Sunday, February 27, 2011

And the Winner Is...

Well, we'll see. Don't have plans to watch the Oscars this evening, to be honest, although I think the Best Picture category is stronger than it's been in a long time. Even so, the Academy criminally overlooked Get Low, as well as Robert Duvall for best actor and Bill Murray for best supporting actor. It lumped True Grit's Hailee Steinfeld into the best supporting actress category, when she's actually the first of the three main cast members to appear onscreen and has a larger role in driving the story than either of the other two.

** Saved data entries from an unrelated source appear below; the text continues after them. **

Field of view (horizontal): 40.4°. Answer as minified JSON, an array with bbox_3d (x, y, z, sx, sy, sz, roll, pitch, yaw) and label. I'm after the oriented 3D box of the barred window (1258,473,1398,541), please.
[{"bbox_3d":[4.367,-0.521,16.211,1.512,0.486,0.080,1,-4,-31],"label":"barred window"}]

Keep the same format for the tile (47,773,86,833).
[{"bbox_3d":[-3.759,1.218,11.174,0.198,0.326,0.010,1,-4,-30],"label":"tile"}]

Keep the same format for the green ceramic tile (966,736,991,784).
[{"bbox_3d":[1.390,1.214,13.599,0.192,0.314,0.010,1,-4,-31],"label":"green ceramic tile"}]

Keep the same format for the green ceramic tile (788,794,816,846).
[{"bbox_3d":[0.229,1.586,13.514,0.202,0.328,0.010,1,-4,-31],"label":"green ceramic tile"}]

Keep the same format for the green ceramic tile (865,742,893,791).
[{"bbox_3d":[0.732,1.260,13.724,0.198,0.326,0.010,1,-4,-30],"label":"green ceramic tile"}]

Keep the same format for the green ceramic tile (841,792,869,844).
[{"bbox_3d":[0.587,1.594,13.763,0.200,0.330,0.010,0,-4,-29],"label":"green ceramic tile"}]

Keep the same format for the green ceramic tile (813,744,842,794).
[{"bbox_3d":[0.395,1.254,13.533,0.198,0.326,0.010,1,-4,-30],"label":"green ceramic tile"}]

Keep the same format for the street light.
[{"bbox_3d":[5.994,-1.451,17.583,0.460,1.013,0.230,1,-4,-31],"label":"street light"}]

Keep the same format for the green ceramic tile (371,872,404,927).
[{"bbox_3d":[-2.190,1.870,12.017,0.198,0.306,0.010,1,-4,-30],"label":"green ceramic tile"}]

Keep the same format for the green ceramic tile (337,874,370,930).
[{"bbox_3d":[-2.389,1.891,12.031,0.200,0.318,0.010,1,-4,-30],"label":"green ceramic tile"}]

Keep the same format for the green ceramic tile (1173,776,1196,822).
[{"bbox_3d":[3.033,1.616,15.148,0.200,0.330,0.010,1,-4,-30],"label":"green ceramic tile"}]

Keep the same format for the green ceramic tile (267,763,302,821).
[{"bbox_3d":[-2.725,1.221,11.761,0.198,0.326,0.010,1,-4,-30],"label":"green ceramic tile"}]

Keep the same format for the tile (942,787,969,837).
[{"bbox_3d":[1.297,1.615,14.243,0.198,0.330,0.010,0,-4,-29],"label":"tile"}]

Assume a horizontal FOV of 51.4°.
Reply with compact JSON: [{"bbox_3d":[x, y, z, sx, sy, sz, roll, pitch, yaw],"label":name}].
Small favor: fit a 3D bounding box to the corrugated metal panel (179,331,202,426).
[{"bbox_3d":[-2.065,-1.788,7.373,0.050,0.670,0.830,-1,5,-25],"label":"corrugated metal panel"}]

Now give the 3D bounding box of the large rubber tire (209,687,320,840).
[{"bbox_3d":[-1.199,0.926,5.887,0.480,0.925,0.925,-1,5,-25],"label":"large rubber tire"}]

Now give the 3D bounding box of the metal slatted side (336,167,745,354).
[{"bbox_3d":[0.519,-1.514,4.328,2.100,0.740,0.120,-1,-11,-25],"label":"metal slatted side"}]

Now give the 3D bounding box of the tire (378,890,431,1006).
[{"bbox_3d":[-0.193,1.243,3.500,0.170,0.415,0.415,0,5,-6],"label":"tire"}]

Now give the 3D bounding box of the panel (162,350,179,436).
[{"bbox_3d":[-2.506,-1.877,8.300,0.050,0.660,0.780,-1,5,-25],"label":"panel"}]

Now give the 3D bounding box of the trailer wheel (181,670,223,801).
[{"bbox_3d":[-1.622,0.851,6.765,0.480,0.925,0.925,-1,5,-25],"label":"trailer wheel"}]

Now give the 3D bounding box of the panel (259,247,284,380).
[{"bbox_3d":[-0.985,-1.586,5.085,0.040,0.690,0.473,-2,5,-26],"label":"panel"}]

Colin Firth is likely to win best actor because he performed well but didn't win last year, even though Jeff Bridges and James Franco both topped him. Javier Bardem and Jesse Eiesenberg's presence on the list of nominees is not, as some movie writers suggest, a travesty. It is, however, a mystery.

Natalie Portman is likely to win best actress because she plays a woman losing her mind and acting that out sexually (including a meaningless titillation scene with costar Mila Kunis), which the Academy rarely fails to reward. She's actually the second weakest performance on the nominee list, although on odd-numbered days I'd agree she was the worst and that Nicole Kidman edged her out. Jennifer Lawrence from Winter's Bone ranks at the top of the nominee list.

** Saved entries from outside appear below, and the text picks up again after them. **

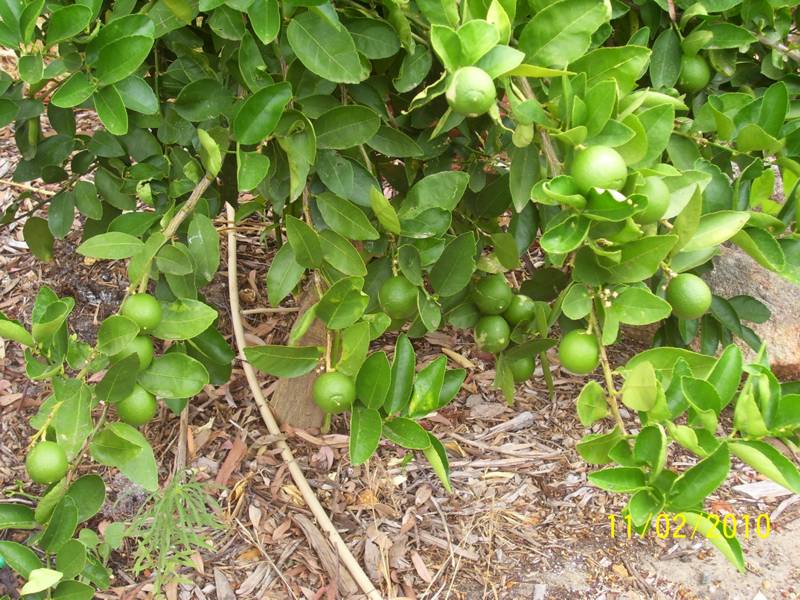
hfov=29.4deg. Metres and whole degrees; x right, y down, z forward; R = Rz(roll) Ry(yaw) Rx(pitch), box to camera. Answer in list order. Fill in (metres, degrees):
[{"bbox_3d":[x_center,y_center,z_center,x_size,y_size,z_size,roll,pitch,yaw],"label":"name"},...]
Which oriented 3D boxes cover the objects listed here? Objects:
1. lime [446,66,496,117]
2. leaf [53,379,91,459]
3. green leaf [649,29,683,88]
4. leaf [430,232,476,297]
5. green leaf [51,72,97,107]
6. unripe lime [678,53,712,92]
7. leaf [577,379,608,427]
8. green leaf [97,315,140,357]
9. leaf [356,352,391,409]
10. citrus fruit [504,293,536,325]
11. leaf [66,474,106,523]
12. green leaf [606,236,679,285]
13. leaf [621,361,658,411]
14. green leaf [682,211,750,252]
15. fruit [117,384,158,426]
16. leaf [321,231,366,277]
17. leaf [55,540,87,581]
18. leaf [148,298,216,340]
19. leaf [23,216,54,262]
[{"bbox_3d":[0.076,-0.221,1.620,0.051,0.053,0.051,0,-6,0],"label":"lime"},{"bbox_3d":[-0.348,0.126,1.620,0.043,0.088,0.015,11,-12,2],"label":"leaf"},{"bbox_3d":[0.318,-0.288,1.820,0.037,0.079,0.012,9,-13,8],"label":"green leaf"},{"bbox_3d":[0.059,-0.039,1.680,0.047,0.018,0.079,24,76,13],"label":"leaf"},{"bbox_3d":[-0.358,-0.231,1.680,0.054,0.016,0.040,-29,64,-16],"label":"green leaf"},{"bbox_3d":[0.340,-0.261,1.760,0.043,0.045,0.043,0,25,0],"label":"unripe lime"},{"bbox_3d":[0.213,0.115,1.701,0.034,0.053,0.014,4,-16,23],"label":"leaf"},{"bbox_3d":[-0.317,0.040,1.720,0.054,0.018,0.049,-22,71,8],"label":"green leaf"},{"bbox_3d":[-0.025,0.090,1.700,0.039,0.013,0.066,10,73,4],"label":"leaf"},{"bbox_3d":[0.147,0.013,1.860,0.040,0.041,0.040,0,28,0],"label":"citrus fruit"},{"bbox_3d":[-0.342,0.217,1.660,0.042,0.013,0.063,37,69,8],"label":"leaf"},{"bbox_3d":[0.261,-0.044,1.650,0.093,0.020,0.042,-29,72,-10],"label":"green leaf"},{"bbox_3d":[0.246,0.088,1.570,0.038,0.054,0.015,15,9,10],"label":"leaf"},{"bbox_3d":[0.316,-0.068,1.530,0.082,0.015,0.034,-29,46,6],"label":"green leaf"},{"bbox_3d":[-0.283,0.113,1.640,0.045,0.047,0.045,0,32,0],"label":"fruit"},{"bbox_3d":[-0.063,-0.052,1.670,0.072,0.018,0.035,43,73,8],"label":"leaf"},{"bbox_3d":[-0.380,0.301,1.760,0.034,0.010,0.050,16,65,11],"label":"leaf"},{"bbox_3d":[-0.240,0.022,1.690,0.074,0.018,0.044,-12,70,-5],"label":"leaf"},{"bbox_3d":[-0.414,-0.069,1.750,0.033,0.012,0.057,-17,73,-5],"label":"leaf"}]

The King's Speech, starring Firth, is considered the favorite for best picture. It's certainly not a bad movie, but there's nothing about it that couldn't be seen on any Masterpiece Theatre production on PBS. The only ones of the ten that would rank as Crash-level head-scratchers would be Inception, Black Swan or The Social Network. The first is a dazzling spectacle without much of a story at its center, the second's an un-dazzling spectacle without much of a story at its center and the third tries to make me care about a fictionalized version of the creation of Facebook, and I don't. If I go with the one I liked best (which is what Academy voters will do anyway), I'd take True Grit, Toy Story 3 or Winter's Bone.

For best supporting actor and actress, I'll take my lead from Mr. Murray, who used to do an Oscar prediction bit on Saturday Night Live's "Weekend Update" sketch: "Who cares?"

ETA: But Bob Hope rocked ;-)

2 comments:

philip vm said...

yeahhhhh...i'm gonna have to disagree with you on firth: i think he won fair and square. bridges lost points with me for being unintelligible. (it's kind of hard to judge the performance when you can make out half the words.) and franco was perfectly good...but i never really saw the "best actor" thing for him.

but you're right that duvall was robbed...as was murray. it's funny: i didn't really like "get low," but i thought they were both terrific in it.

how bad was that telecast, last night?

Friar said...

I had it on in the other room and just drifted in and out when something sounded interesting (like Bob Hope). It sounded awful ;-)

I can certainly live with Firth; some of my "meh" probably leaks over from my response to the movie itself. He's a quality actor with a lot of versatility.